PROBLEM DESCRIPTION
Each entry below should be printed exactly, with every image left out.
►
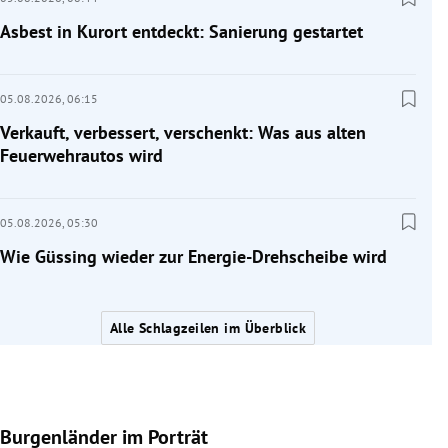
Asbest in Kurort entdeckt: Sanierung gestartet
05.08.2026,
06:15
Verkauft, verbessert, verschenkt: Was aus alten
Feuerwehrautos wird
05.08.2026,
05:30
Wie Güssing wieder zur Energie-Drehscheibe wird
Alle Schlagzeilen im Überblick
Burgenländer im Porträt
Slide 1 von 9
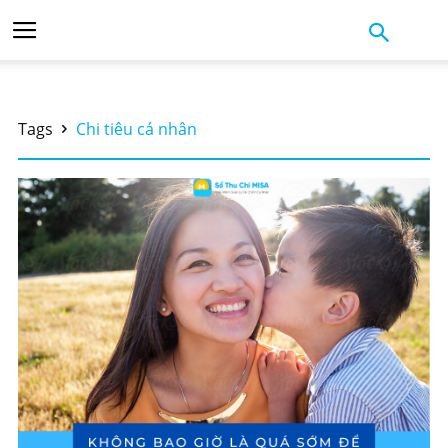
Tags
Chi tiêu cá nhân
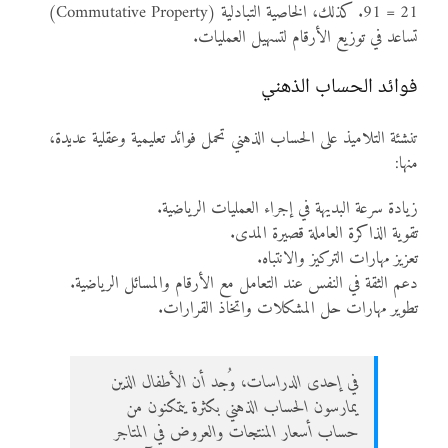
21 = 91. كذلك، الخاصية التبادلية (Commutative Property)
تساعد في توزيع الأرقام لتسهيل العمليات.
فوائد الحساب الذهني
تنشئة التلاميذ على الحساب الذهني تحمل فوائد تعليمية وعقلية عديدة،
منها:
زيادة سرعة البديهة في إجراء العمليات الرياضية.
تقوية الذاكرة العاملة قصيرة المدى.
تعزيز مهارات التركيز والانتباه.
دعم الثقة في النفس عند التعامل مع الأرقام والمسائل الرياضية.
تطوير مهارات حل المشكلات واتخاذ القرارات.
في إحدى الدراسات، وُجد أن الأطفال الذين
يمارسون الحساب الذهني بكثرة يتمكنون من
حساب أسعار المنتجات والعروض في المتاجر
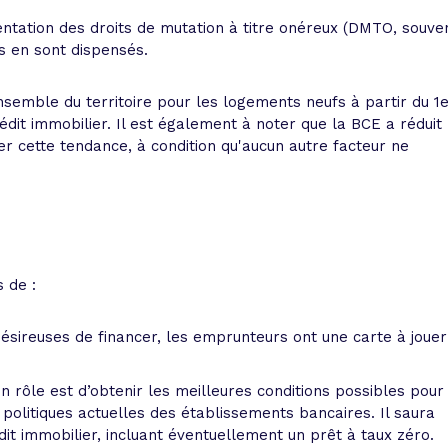
entation des droits de mutation à titre onéreux (DMTO, souve
s en sont dispensés.
ensemble du territoire pour les logements neufs à partir du 1
rédit immobilier. Il est également à noter que la BCE a réduit
er cette tendance, à condition qu'aucun autre facteur ne
 de :
désireuses de financer, les emprunteurs ont une carte à jouer
on rôle est d’obtenir les meilleures conditions possibles pour
es politiques actuelles des établissements bancaires. Il saura
it immobilier, incluant éventuellement un prêt à taux zéro.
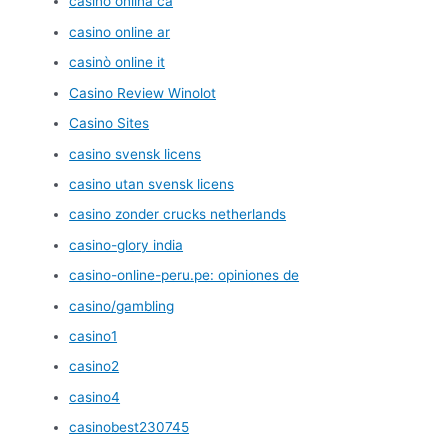
casino onlina ca
casino online ar
casinò online it
Casino Review Winolot
Casino Sites
casino svensk licens
casino utan svensk licens
casino zonder crucks netherlands
casino-glory india
casino-online-peru.pe: opiniones de
casino/gambling
casino1
casino2
casino4
casinobest230745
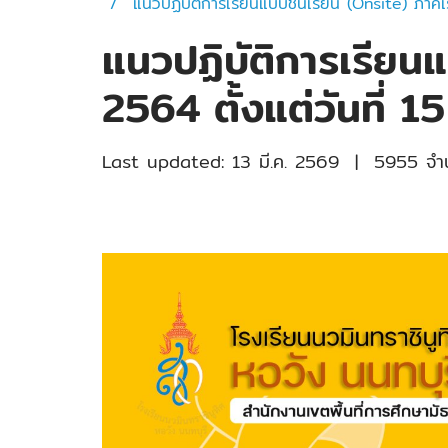
แนวปฏิบัติการเรียนแบบชั้นเรียน (Onsite) ภาคเ
แนวปฏิบัติการเรียนแ
2564 ตั้งแต่วันที่ 
Last updated: 13 มี.ค. 2569
|
5955 จำน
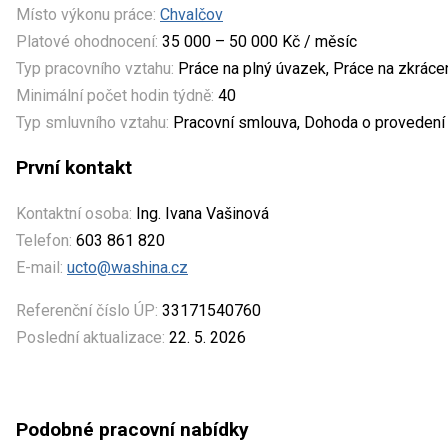
Místo výkonu práce:
Chvalčov
Platové ohodnocení:
35 000 – 50 000 Kč / měsíc
Typ pracovního vztahu:
Práce na plný úvazek, Práce na zkrác
Minimální počet hodin týdně:
40
Typ smluvního vztahu:
Pracovní smlouva, Dohoda o provedení
První kontakt
Kontaktní osoba:
Ing. Ivana Vašinová
Telefon:
603 861 820
E-mail:
ucto@washina.cz
Referenční číslo ÚP:
33171540760
Poslední aktualizace:
22. 5. 2026
Podobné pracovní nabídky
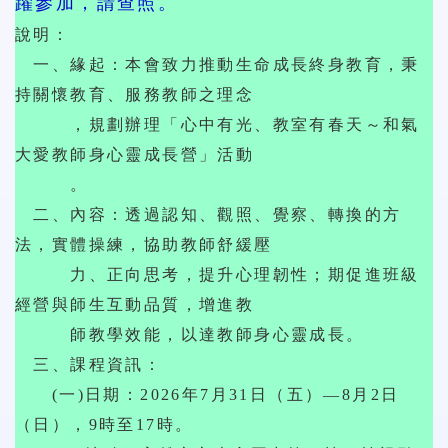
躍參加，請查照。
說明：
一、緣起：本會致力推動生命成長終身教育，秉
持關懷教育、服務教師之理念
，規劃辦理「心中有光、教室有春天～和氣
大愛教師身心靈成長營」活動
。
二、內容：透過認知、觀照、覺察、轉換的方
法，實體操練，協助教師舒緩壓
力、正向思考，提升心理韌性；期促進班級
經營與師生互動品質，增進教
師教學效能，以達教師身心靈成長。
三、課程資訊：
(一)日期：2026年7月31日（五）—8月2日
（日），9時至17時。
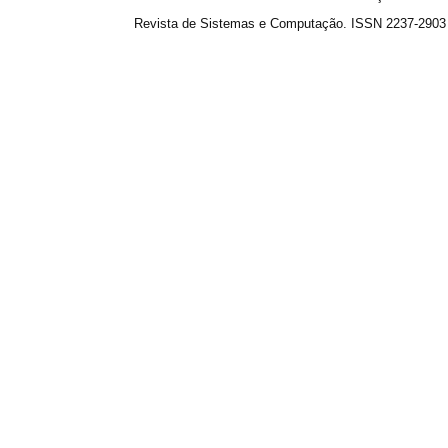
Revista de Sistemas e Computação. ISSN 2237-2903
◄
EXERCISE RESULT
Asbest in Kurort entdeckt: Sanierung gestartet
05.08.2026,
06:15
Verkauft, verbessert, verschenkt: Was aus alten
Feuerwehrautos wird
05.08.2026,
05:30
Wie Güssing wieder zur Energie-Drehscheibe wird
Alle Schlagzeilen im Überblick
Burgenländer im Porträt
Slide 1 von 9
Tags
Chi tiêu cá nhân
21 = 91. كذلك، الخاصية التبادلية (Commutative Property)
تساعد في توزيع الأرقام لتسهيل العمليات.
فوائد الحساب الذهني
تنشئة التلاميذ على الحساب الذهني تحمل فوائد تعليمية وعقلية عديدة،
منها:
زيادة سرعة البديهة في إجراء العمليات الرياضية.
تقوية الذاكرة العاملة قصيرة المدى.
تعزيز مهارات التركيز والانتباه.
دعم الثقة في النفس عند التعامل مع الأرقام والمسائل الرياضية.
تطوير مهارات حل المشكلات واتخاذ القرارات.
في إحدى الدراسات، وُجد أن الأطفال الذين
يمارسون الحساب الذهني بكثرة يتمكنون من
حساب أسعار المنتجات والعروض في المتاجر
entation des droits de mutation à titre onéreux (DMTO, souve
s en sont dispensés.
ensemble du territoire pour les logements neufs à partir du 1
rédit immobilier. Il est également à noter que la BCE a réduit
er cette tendance, à condition qu'aucun autre facteur ne
 de :
désireuses de financer, les emprunteurs ont une carte à jouer
on rôle est d’obtenir les meilleures conditions possibles pour
es politiques actuelles des établissements bancaires. Il saura
it immobilier, incluant éventuellement un prêt à taux zéro.
casino onlina ca
casino online ar
casinò online it
Casino Review Winolot
Casino Sites
casino svensk licens
casino utan svensk licens
casino zonder crucks netherlands
casino-glory india
casino-online-peru.pe: opiniones de
casino/gambling
casino1
casino2
casino4
casinobest230745
แนวปฏิบัติการเรียนแบบชั้นเรียน (Onsite) ภาคเ
แนวปฏิบัติการเรียนแ
2564 ตั้งแต่วันที่ 
Last updated: 13 มี.ค. 2569
|
5955 จำน
Místo výkonu práce:
Chvalčov
Platové ohodnocení:
35 000 – 50 000 Kč / měsíc
Typ pracovního vztahu:
Práce na plný úvazek, Práce na zkrác
Minimální počet hodin týdně:
40
Typ smluvního vztahu:
Pracovní smlouva, Dohoda o provedení
První kontakt
Kontaktní osoba:
Ing. Ivana Vašinová
Telefon:
603 861 820
E-mail:
ucto@washina.cz
Referenční číslo ÚP:
33171540760
Poslední aktualizace:
22. 5. 2026
Podobné pracovní nabídky
躍參加，請查照。
說明：
一、緣起：本會致力推動生命成長終身教育，秉
持關懷教育、服務教師之理念
，規劃辦理「心中有光、教室有春天～和氣
大愛教師身心靈成長營」活動
。
二、內容：透過認知、觀照、覺察、轉換的方
法，實體操練，協助教師舒緩壓
力、正向思考，提升心理韌性；期促進班級
經營與師生互動品質，增進教
師教學效能，以達教師身心靈成長。
三、課程資訊：
(一)日期：2026年7月31日（五）—8月2日
（日），9時至17時。
Revista de Sistemas e Computação. ISSN 2237-2903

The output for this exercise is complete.